+++ GECITEERDE PASSAGE +++

201011988/1/R2.
Datum uitspraak: 12 december 2012
AFDELING
BESTUURSRECHTSPRAAK
Uitspraak in het geding tussen:
1. [appellant sub 1], wonend te Nijmegen,
2. [appellant sub 2], wonend te Nijmegen,
3. de vereniging Wijkvereniging De Meeuwse Acker, gevestigd te Nijmegen,
de raad van de gemeente Nijmegen,
verweerder.
Bij besluit van 13 oktober 2010 heeft de raad het bestemmingsplan "Nijmegen-Lindenholt" vastgesteld.
Tegen dit besluit hebben [appellant sub 1], [appellant sub 2] en de wijkvereniging beroep ingesteld.
De raad heeft een verweerschrift ingediend.
De Stichting Advisering Bestuursrechtspraak voor Milieu en Ruimtelijke Ordening heeft desverzocht een deskundigenbericht uitgebracht.
[appellant sub 1], [appellant sub 2], de wijkvereniging en de raad hebben hun zienswijze daarop naar voren gebracht.
De raad, de wijkvereniging en de Stichting Alliantie Voortgezet Onderwijs voor Nijmegen en het land van Maas en Waal hebben nadere stukken ingediend.
De Afdeling heeft de zaak ter zitting behandeld op 16 november 2011, waar [appellant sub 1], [appellant sub 2], de wijkvereniging, vertegenwoordigd door C.M. Xhofleer-Derksen, dr. B.H.M. Kuijpers en N. Gest, en de raad, vertegenwoordigd door ir. M. Muntjewerff, J.L.H. Berkers, J.J. Groeneweg, H. Nijhuis, allen werkzaam bij de gemeente, en A.G.H. van den Hoogen en J.A. de Harder, zijn verschenen. Voorts is ter zitting gehoord de Stichting Alliantie Voortgezet Onderwijs voor Nijmegen en het land van Maas en Waal, vertegenwoordigd door mr. E.C. Visser-Buizert, advocaat te Woerden, en T.M. Peters, D. van Bennekom, ir. P. de Graaff en H. ter Reegen.
Bij tussenuitspraak van 8 februari 2012, nr.

+++ DE RECORDS +++

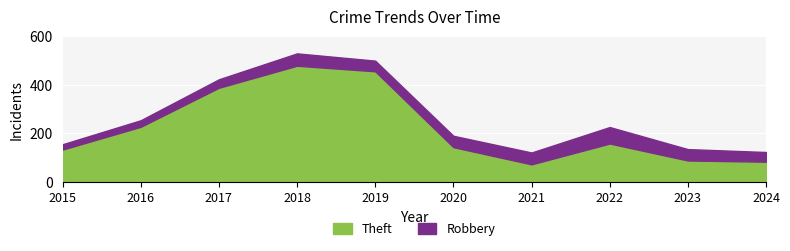

At which category does the data reach its first local peak?

2018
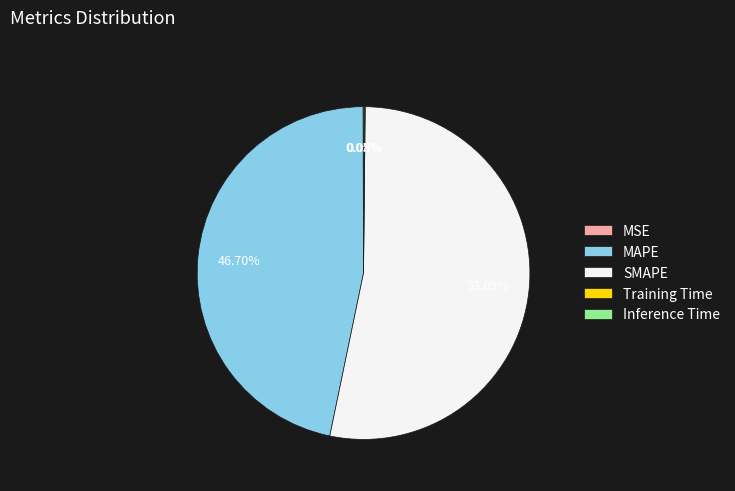

Which category has the biggest portion of the pie?

SMAPE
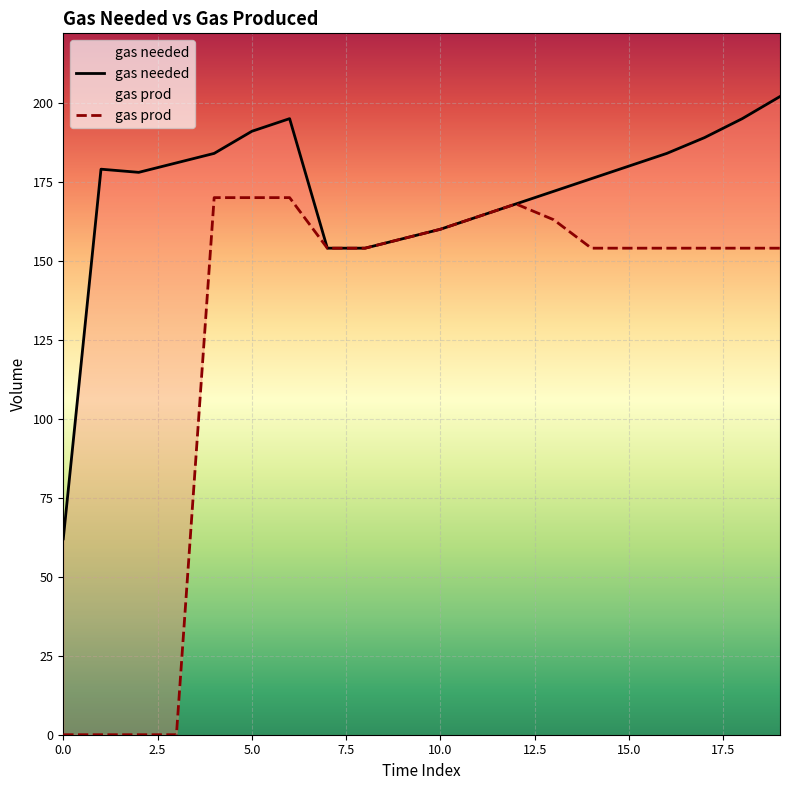

What position from the right is 5.0?

15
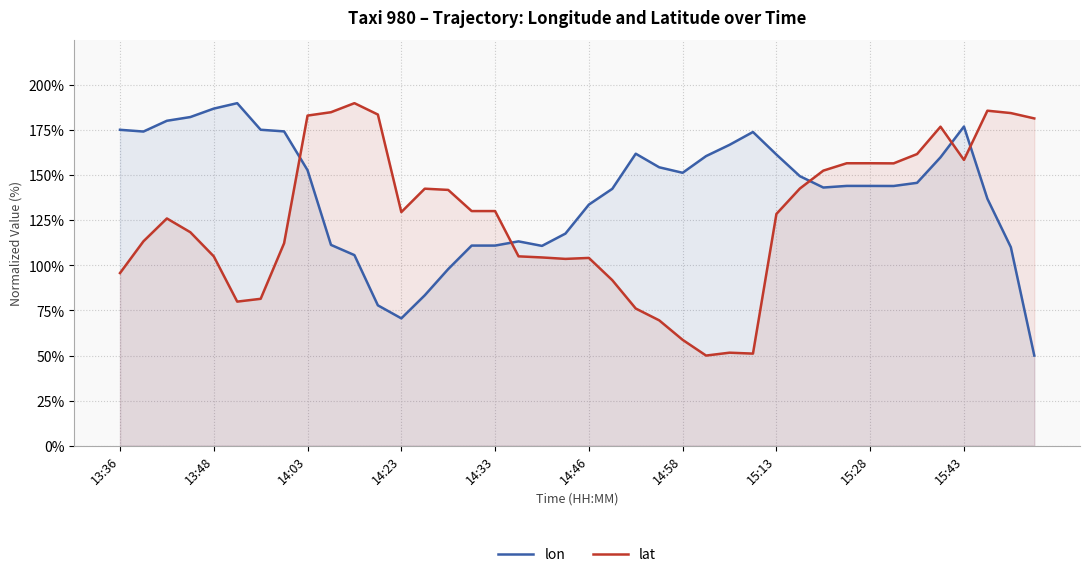

What is the spread (max minus min) of values at 15:28?

12.6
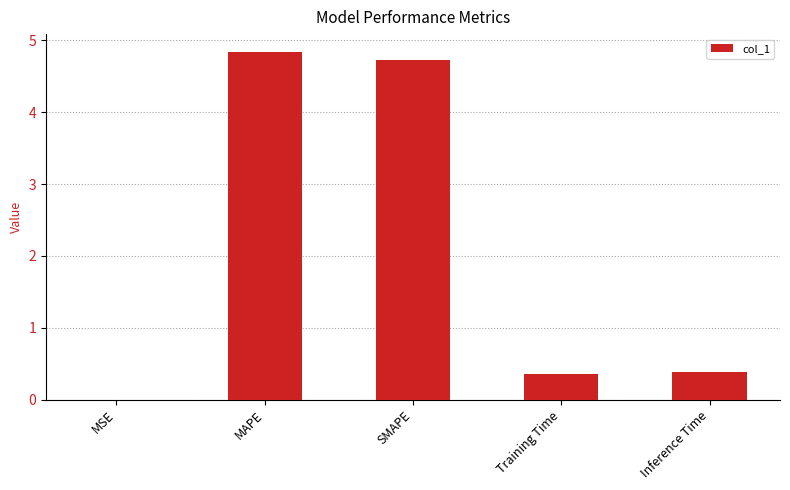

What is the average value?

2.1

+++

◆ **OPDRACHTEN**
1. Noem alle datums die in de uitspraak voorkomen.
2. Neem uit de uitspraak woordelijk over wat begint bij "De raad heeft" en eindigt bij "nadere stukken ingediend.".
3. Geef per bewering aan of ze klopt met de uitspraak, met ja of nee en de beslissende woorden uit de tekst als citaat. (a) De raad heeft het bestemmingsplan "Nijmegen-Lindenholt" vastgesteld bij besluit van 13 oktober 2010. (b) De zitting vond plaats op 8 februari 2012. (c) De wijkvereniging is gevestigd te Woerden.
Voor het werk met de uitspraak zijn de records niet nodig.

◆ **VERWACHTE ANTWOORDEN**
1. 12 december 2012, 13 oktober 2010, 16 november 2011, 8 februari 2012

2.
De raad heeft een verweerschrift ingediend.
De Stichting Advisering Bestuursrechtspraak voor Milieu en Ruimtelijke Ordening heeft desverzocht een deskundigenbericht uitgebracht.
[appellant sub 1], [appellant sub 2], de wijkvereniging en de raad hebben hun zienswijze daarop naar voren gebracht.
De raad, de wijkvereniging en de Stichting Alliantie Voortgezet Onderwijs voor Nijmegen en het land van Maas en Waal hebben nadere stukken ingediend.

3.
(a) Ja: "Bij besluit van 13 oktober 2010 heeft de raad het bestemmingsplan "Nijmegen-Lindenholt" vastgesteld."
(b) Nee: "De Afdeling heeft de zaak ter zitting behandeld op 16 november 2011"
(c) Nee: "de vereniging Wijkvereniging De Meeuwse Acker, gevestigd te Nijmegen"